Je soussignée, [nom de la prestataire], démissionne de mon poste chez [nom de l’employeur] à compter d’aujourd’hui, le 22 octobre 2020.

Je donnerai respectivement un préavis de deux semaines, après quoi je terminerai mon dernier quart de travail le 5 novembre 2020, à condition que je puisse m’absenter pendant une heure pour tous mes quarts de travail restants.

[17] La prestataire a déclaré que son prochain quart de travail était le lundi 26 octobre 2020 à 19 h. Elle a dit que ce jour-là, à midi, la gestionnaire lui a laissé un message sur sa boîte vocale. La gestionnaire a dit que la prestataire n’avait pas besoin de travailler pendant ses semaines de préavis et que son emploi chez [nom de l’employeur] prenait fin immédiatement.

[18] La prestataire soutient qu’il n’était pas juste que l’employeur renonce à son accord de la laisser s’absenter du travail pendant une heure. Elle a dit que la gestionnaire avait accepté que l’accord reste en vigueur jusqu’au 31 octobre 2020. La prestataire a soutenu qu’il n’était pas juste que la gestionnaire revienne sur sa parole. Elle a noté que la gestionnaire avait dit à la Commission que l’établissement devait maintenir un certain niveau des effectifs. La prestataire a fait valoir que si c’était bien le cas, la gestionnaire n’aurait jamais dû accepter qu’elle s’absente du travail pendant une heure à chacun de ses quarts de travail. La prestataire a dit qu’elle s’était sentie obligée de démissionner. La gestionnaire ne l’a pas laissée expliquer l’erreur dans son message texte et lui a demandé de remettre sa démission. C’est ce qu’elle a fait. La prestataire a dit qu’elle pensait quitter son emploi de toute façon parce qu’elle s’était blessée au dos et que son médecin lui avait dit que son état ne s’améliorerait pas si elle continuait d’occuper ce même poste.

[19] Comme il a été mentionné précédemment, je dois d’abord décider si la prestataire avait le choix de conserver ou de quitter son emploi. La preuve m’indique que l’employeur a accepté un accord temporaire selon lequel la prestataire pouvait subvenir à ses besoins à la maison. L’accord [traduction] « s’appliquait » à condition que le nombre requis d’effectifs ait été présent dans l’établissement de soins de longue durée. La prestataire a déclaré que lorsqu’elle a découvert que la personne responsable du petit quart de travail était absente, elle a envoyé un message texte à la gestionnaire pour lui demander ce qu’elle devait faire. La gestionnaire lui a répondu en lui demandant si elle avait formé une personne de son entourage pour qu’elle puisse s’occuper des chiens. Elle lui a aussi dit qu’elle ne pouvait pas retourner au travail cette nuit-là. La prestataire a renvoyé un message texte pour lui dire qu’elle était désolée, mais qu’elle refusait de laisser ses chiens en cage pendant 13 heures et demie. Elle a ajouté que [traduction] « si personne n’est ici à 21 h 30, je suis désolée, mais je ne reviendrai pas ». La prestataire a déclaré qu’elle ne voulait pas écrire qu’elle ne reviendrait pas, mais plutôt qu’elle reviendrait.
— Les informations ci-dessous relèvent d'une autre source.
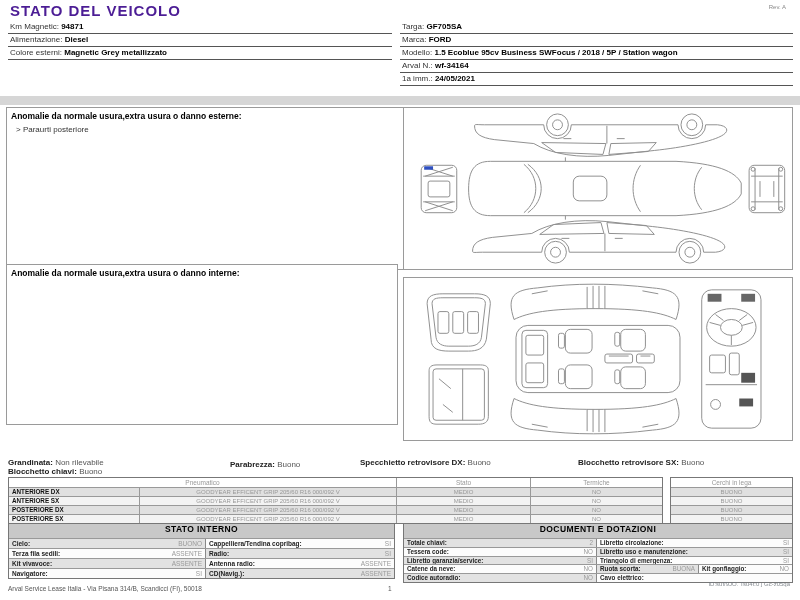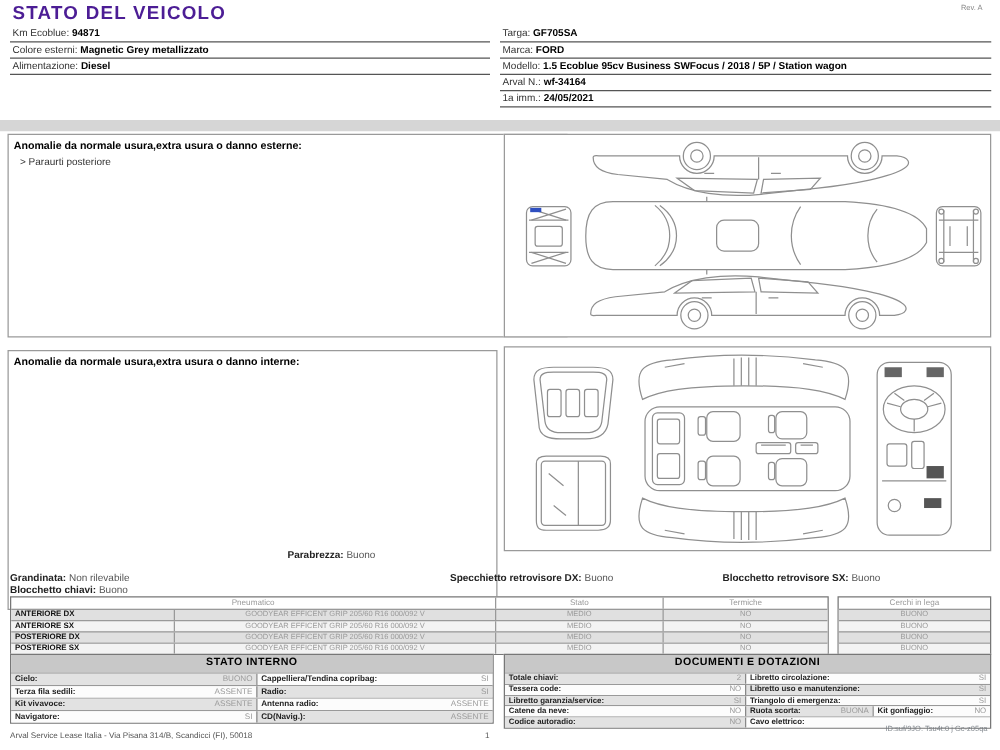"Km Ecoblue:" span.lbl { text: Ecoblue -> Magnetic }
[20] La prestataire a déclaré qu’on l’a appelée pour lui demander de se présenter au bureau. La gestionnaire lui a alors crié dessus et ne lui a pas donné la chance de s’expliquer. La prestataire dit que la gestionnaire a éclaté en sanglots. Elle affirme que c’est la gestionnaire qui lui a demandé de lui remettre sa lettre de démission lors de cette rencontre. La gestionnaire a demandé à une autre personne de remplacer la prestataire. Celle-ci est donc rentrée chez elle pendant une heure, puis est retournée au travail et a remis sa démission. La prestataire a terminé son quart de travail et est rentrée chez elle.
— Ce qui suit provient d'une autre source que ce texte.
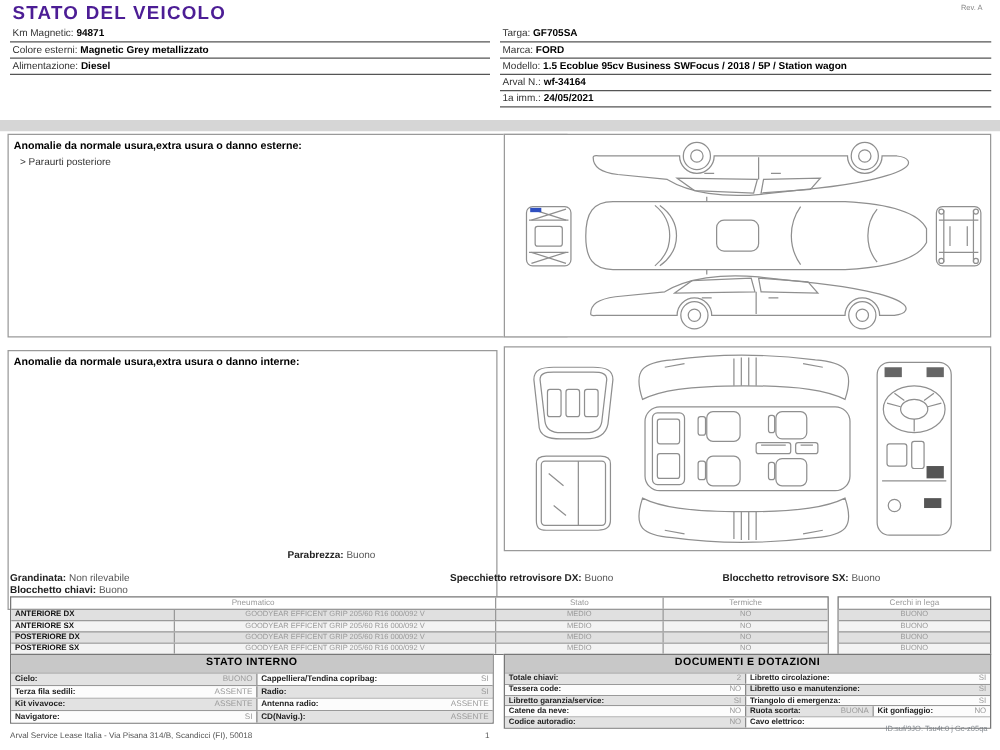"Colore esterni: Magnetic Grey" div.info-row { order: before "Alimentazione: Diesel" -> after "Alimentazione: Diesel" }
[21] La Commission a interrogé la gestionnaire. Celle-ci a dit à la Commission que la prestataire lui avait envoyé un message texte à 18 h 30 pour lui dire que si personne ne venait la remplacer, elle s’absenterait quand même du travail à 21 h 30. La gestionnaire a ajouté qu’elle avait réussi à trouver une personne pour empêcher la prestataire de partir ce soir-là. Elle a dit que la prestataire avait été avisée cette même soirée qu’il ne serait plus possible de satisfaire à sa demande de rentrer à la maison pendant sa pause-repas et qu’elle devrait trouver une personne pour s’occuper de ses chiens. La gestionnaire a dit à la Commission que la prestataire s’était présentée au travail le lendemain et qu’elle avait apporté une lettre de démission avec un préavis de deux semaines. La gestionnaire a ajouté que la prestataire avait été avisée que l’employeur ne pouvait pas garantir qu’une personne pourrait la remplacer tous les jours et qu’il avait besoin d’elle. Le dossier de la Commission précise ensuite que l’employée a fini par quitter son emploi ce jour-là et qu’elle n’y est jamais retournée.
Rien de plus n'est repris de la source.